▶ [Excerpted passage]:
RABBIT-PROOF FENCE - Go & see it!!

by singsongboi 20 Replies latest jw friends

  • singsongboi
    singsongboi

    The 'Rabbit Proof Fence' is an australian movie that tells the story of some aboriginal children who escape from a camp established by evil white australians with the mentality of the biblical Joshua.

    It's just been released in the US.

    If you want to understand australia and australians you should see this movie. It tells a story that should deeply shame all modern australians, but sadly, many, maybe a majority, are NOT ashamed!!!!

    It was made by Phillip Noyce, who has also directed good movies like, Patriot Games, The Bone Collector, Clear & Present Danger, The Saint.

    Noyce & his male partner live in a funky old house at Palm Beach nsw, and their home & lifestyle was recently featured on national TV in an australian show called "Burke's Backyard.

    Hope this link to a site for the film works....

    http://www.urbancinefile.com.au/home/view.asp?a=5770&s=Interviews

  • unclebruce
    unclebruce

    G'day singsongboi,

    Only trouble is the film's full of shit. (with a plotline taken straight from hollywoods portrail of americas deep south)

    eg: the scene where the girls were transported in the back of a truck was an outright lie .. it didn't happen .. the girls were given a number of lifts by concerned 'whites' and always treated with the utmost respect, riding in the interior of cars and fed in roadhouses and reststops alongside thier hosts .. etc.. I've been around a bit and never seen people treat kids badly in the bush. It's a shame the film makers were so dishonest.

    A better film by far was Paul Kelly's "Follow the Moon". A true story about a pastoralist who let his daughter die in the bush rather than allow a black tracker search on his land. ( even the music is much better .. Paul Kelly being our best singer/song writer)

    If you think many average Australians of any era would treat aboriginies badly or not see them as equals you've a lot to learn in the real world. (pasturalists, police and church representatives are another story entirely and treated most other humans poorly if not condecendingly)

    I have travelled widely throughout the outback and could write many books on this subject. The weird kind of racism that the makers of "rabbit proof fence" were trying to show is more easily demonstrated in places like Papua/New Guinea where the "ex-pats" close themselves off in separate communities and the natives only rarely make contact with ordinary white folk (non missionary, non exploitative types)

    The filmakers have admitted 'exagerating to make a point'. I call it dishonest. Based on a true story yes but a true story no. (It'd be nice if life were that black and white.

    cheers, unclebruce (of pijanjara and english decent)

    PS: Unfortunatly I have no time to discuss this or any thing further at this time .. "please forgive my falling shorts" (a favorite JW prayer in PNG)

    PSS: I worked on the rabbit proof fence. (not the movie .. the actual fence! lol .. longest manmade structure in the world ya know .. my uncle still maintains a section in the SA outback)

  • MikeMusto
    MikeMusto

    I like the movie

    "Chelsea boys gone wild"

    but thats just one Hollywood insiders opinion.

▶ [Data for analysis]:
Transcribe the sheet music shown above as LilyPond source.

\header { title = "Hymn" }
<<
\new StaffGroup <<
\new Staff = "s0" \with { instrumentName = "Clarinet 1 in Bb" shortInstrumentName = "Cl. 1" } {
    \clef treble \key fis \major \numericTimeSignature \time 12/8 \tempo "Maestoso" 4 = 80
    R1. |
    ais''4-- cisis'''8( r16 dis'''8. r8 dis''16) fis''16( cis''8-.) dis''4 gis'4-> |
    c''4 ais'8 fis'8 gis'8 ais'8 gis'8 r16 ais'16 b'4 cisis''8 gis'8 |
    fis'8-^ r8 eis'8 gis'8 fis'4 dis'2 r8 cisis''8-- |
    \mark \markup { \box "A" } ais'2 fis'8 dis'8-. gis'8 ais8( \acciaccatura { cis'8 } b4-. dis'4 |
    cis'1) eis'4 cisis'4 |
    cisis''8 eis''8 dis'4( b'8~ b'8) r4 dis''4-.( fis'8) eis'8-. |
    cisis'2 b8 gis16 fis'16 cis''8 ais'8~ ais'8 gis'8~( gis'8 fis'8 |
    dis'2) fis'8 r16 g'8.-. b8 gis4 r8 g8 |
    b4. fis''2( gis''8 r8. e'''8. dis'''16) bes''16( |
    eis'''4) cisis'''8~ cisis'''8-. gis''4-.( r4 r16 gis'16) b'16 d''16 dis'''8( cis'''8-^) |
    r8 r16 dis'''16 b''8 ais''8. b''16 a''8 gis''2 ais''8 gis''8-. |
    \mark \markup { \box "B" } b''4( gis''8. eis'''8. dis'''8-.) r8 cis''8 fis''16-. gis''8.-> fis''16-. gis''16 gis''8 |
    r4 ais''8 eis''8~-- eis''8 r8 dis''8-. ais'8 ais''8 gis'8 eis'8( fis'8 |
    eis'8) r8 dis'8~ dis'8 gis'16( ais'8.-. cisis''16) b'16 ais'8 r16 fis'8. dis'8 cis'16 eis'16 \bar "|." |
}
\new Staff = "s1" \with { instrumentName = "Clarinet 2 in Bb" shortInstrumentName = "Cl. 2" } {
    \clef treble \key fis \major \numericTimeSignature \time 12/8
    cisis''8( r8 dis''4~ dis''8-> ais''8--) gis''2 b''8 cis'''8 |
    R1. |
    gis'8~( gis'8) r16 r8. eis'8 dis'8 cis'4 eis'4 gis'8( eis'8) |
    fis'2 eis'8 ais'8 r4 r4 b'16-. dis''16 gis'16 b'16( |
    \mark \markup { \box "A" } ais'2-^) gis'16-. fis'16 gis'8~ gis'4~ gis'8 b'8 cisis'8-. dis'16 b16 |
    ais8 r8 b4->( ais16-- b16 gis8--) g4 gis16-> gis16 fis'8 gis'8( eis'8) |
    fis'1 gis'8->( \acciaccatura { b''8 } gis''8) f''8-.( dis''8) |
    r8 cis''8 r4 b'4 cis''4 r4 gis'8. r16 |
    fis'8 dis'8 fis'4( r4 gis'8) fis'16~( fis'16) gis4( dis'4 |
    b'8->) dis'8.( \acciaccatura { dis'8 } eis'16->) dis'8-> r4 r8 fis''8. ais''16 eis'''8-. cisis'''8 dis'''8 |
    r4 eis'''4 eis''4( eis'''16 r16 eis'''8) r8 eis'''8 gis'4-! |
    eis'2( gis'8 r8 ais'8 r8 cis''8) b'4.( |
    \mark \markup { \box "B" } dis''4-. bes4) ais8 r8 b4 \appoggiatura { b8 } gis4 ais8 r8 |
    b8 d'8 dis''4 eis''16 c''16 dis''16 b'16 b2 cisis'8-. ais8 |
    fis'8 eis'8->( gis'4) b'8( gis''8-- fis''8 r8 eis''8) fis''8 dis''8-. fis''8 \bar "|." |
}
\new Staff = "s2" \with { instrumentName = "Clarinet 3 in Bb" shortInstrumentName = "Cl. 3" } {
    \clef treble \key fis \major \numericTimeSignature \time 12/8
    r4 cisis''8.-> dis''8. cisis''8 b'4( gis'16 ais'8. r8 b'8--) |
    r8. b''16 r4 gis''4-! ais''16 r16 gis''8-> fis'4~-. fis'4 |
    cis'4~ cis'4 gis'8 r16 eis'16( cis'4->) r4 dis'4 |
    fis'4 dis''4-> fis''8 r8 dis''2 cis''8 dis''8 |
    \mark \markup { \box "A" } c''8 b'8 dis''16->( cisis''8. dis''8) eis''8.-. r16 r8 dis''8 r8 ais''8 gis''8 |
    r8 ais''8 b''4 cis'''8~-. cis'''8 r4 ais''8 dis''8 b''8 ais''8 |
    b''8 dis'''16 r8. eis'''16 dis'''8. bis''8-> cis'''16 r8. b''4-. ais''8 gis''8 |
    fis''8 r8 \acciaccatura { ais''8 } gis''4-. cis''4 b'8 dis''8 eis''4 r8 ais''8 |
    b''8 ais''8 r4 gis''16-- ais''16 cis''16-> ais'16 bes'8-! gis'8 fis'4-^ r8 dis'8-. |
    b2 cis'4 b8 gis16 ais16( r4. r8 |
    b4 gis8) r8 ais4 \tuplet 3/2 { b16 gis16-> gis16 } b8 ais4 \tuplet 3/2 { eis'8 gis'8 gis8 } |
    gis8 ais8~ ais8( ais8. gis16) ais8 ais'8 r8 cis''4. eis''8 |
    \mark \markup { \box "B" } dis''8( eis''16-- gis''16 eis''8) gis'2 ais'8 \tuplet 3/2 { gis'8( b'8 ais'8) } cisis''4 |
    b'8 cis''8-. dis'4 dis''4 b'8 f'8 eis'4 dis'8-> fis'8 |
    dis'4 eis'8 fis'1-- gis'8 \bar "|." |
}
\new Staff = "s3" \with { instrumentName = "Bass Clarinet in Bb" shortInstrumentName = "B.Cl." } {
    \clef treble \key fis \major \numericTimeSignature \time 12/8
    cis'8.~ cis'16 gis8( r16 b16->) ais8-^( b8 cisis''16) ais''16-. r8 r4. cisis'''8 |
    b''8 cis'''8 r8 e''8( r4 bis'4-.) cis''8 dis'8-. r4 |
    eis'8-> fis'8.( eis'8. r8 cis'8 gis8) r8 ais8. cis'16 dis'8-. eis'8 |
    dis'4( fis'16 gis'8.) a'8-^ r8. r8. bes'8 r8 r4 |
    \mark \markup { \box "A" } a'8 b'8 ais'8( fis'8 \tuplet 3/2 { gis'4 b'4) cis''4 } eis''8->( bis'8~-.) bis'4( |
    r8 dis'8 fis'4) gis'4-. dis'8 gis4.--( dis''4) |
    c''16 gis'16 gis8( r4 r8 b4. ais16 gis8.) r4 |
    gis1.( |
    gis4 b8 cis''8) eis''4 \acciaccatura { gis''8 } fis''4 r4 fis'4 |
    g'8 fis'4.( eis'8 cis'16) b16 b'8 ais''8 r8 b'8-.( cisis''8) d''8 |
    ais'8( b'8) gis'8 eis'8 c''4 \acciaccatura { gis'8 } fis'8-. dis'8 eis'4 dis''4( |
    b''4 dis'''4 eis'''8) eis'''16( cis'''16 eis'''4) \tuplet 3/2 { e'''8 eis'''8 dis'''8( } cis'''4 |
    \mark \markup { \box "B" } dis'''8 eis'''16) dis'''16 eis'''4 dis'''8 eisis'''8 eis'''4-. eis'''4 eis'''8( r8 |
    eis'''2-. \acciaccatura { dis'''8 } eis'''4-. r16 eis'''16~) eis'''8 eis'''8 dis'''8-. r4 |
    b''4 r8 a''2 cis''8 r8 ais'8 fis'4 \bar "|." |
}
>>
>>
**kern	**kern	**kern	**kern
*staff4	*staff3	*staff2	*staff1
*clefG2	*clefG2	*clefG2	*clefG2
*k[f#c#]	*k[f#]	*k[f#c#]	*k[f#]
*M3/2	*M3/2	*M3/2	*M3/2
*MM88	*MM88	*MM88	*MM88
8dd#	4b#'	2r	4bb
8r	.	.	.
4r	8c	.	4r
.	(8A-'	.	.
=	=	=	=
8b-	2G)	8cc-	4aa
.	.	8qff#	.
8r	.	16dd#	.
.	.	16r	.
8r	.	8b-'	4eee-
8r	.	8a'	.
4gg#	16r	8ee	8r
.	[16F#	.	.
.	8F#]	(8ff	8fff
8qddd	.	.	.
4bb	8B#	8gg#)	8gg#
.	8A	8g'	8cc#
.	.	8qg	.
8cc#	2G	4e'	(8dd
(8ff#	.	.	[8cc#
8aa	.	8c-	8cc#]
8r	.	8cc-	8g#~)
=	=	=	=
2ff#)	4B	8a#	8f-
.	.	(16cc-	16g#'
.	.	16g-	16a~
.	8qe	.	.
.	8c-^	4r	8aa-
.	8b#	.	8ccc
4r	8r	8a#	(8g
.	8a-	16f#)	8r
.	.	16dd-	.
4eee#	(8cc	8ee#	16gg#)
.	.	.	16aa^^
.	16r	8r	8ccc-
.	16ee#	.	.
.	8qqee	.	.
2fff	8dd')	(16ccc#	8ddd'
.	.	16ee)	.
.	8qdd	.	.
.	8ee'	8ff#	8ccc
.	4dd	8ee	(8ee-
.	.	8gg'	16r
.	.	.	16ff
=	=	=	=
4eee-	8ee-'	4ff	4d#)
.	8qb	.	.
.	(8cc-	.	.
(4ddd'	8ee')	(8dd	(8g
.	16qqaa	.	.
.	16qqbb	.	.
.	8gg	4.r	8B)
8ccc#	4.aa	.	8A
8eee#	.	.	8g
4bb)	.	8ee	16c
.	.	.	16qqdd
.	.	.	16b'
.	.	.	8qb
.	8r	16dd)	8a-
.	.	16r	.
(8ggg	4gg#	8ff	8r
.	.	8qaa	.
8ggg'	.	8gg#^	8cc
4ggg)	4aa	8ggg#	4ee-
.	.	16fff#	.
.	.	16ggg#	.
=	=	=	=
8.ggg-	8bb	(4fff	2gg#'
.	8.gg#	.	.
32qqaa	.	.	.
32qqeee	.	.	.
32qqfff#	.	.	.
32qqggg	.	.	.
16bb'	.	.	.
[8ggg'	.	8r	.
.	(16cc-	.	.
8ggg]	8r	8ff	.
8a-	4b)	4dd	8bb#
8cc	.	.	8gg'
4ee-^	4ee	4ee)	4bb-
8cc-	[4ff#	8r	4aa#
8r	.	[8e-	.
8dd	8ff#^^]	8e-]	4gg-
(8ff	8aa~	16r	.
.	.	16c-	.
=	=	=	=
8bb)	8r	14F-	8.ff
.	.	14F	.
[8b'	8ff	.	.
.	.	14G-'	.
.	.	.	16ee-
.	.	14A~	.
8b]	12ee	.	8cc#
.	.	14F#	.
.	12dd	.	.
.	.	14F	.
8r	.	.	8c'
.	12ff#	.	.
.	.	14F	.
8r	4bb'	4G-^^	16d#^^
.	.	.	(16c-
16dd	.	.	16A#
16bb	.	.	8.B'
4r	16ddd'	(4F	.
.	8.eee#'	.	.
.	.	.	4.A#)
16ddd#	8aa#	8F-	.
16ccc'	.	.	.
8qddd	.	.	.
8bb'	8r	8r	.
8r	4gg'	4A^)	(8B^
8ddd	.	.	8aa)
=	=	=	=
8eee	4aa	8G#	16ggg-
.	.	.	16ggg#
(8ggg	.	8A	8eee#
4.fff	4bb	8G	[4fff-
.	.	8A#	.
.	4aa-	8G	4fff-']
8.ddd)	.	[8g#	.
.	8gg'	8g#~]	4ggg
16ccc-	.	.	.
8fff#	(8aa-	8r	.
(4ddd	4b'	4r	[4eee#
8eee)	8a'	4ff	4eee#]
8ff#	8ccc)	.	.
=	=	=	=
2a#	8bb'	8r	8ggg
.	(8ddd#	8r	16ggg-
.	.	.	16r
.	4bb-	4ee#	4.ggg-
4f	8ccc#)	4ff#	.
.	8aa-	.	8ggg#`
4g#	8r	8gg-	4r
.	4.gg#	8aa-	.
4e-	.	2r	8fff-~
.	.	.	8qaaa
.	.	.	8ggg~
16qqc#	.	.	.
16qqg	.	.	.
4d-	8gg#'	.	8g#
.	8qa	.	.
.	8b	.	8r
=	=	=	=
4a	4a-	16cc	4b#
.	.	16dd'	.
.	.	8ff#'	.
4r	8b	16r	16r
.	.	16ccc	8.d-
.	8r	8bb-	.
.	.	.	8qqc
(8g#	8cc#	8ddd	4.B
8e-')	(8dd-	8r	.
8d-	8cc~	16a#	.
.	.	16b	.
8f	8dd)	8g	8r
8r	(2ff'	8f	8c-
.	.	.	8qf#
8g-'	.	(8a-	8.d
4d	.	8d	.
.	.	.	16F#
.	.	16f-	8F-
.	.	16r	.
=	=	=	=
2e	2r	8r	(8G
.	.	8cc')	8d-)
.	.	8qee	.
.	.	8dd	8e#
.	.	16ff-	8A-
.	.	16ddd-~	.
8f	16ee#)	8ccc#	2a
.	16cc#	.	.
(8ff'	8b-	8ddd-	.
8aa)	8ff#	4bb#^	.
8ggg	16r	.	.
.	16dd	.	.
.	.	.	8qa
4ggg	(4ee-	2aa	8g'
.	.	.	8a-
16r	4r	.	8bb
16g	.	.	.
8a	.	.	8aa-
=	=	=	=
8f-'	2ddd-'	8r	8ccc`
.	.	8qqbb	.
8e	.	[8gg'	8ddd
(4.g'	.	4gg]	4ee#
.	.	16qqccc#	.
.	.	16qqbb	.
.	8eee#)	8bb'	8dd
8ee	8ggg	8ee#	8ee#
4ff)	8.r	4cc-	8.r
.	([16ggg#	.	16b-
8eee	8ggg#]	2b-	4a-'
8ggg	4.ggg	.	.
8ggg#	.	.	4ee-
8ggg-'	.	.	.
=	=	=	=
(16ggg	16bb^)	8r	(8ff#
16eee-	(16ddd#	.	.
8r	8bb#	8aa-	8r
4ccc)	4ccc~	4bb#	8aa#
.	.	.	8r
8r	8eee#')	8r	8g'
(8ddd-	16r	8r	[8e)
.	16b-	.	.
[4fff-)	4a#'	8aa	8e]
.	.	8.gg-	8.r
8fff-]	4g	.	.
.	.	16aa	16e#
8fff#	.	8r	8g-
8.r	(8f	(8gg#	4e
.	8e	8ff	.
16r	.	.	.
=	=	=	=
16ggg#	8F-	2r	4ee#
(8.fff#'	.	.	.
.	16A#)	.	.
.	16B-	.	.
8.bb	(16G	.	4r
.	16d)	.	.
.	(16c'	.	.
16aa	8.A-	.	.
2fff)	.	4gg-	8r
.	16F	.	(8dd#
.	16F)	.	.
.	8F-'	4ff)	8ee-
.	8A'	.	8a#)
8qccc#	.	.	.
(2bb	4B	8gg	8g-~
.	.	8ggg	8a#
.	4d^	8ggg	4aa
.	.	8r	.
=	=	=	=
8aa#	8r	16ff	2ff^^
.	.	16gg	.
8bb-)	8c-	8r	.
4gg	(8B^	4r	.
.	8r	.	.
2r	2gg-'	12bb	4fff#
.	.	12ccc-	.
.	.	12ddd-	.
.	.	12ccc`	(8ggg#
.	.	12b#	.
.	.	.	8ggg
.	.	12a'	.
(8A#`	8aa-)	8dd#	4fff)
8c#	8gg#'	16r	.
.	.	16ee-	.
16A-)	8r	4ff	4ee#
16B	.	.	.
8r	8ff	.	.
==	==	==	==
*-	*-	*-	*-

▶ [Goal of the exercise]:
From the forum discussion of the film Rabbit-Proof Fence, print verbatim the passage that opens with "RABBIT-PROOF FENCE - Go" and stops after "the biblical Joshua.".

▶ [Solution to the exercise]:
RABBIT-PROOF FENCE - Go & see it!!

by singsongboi 20 Replies latest jw friends

  • singsongboi
    singsongboi

    The 'Rabbit Proof Fence' is an australian movie that tells the story of some aboriginal children who escape from a camp established by evil white australians with the mentality of the biblical Joshua.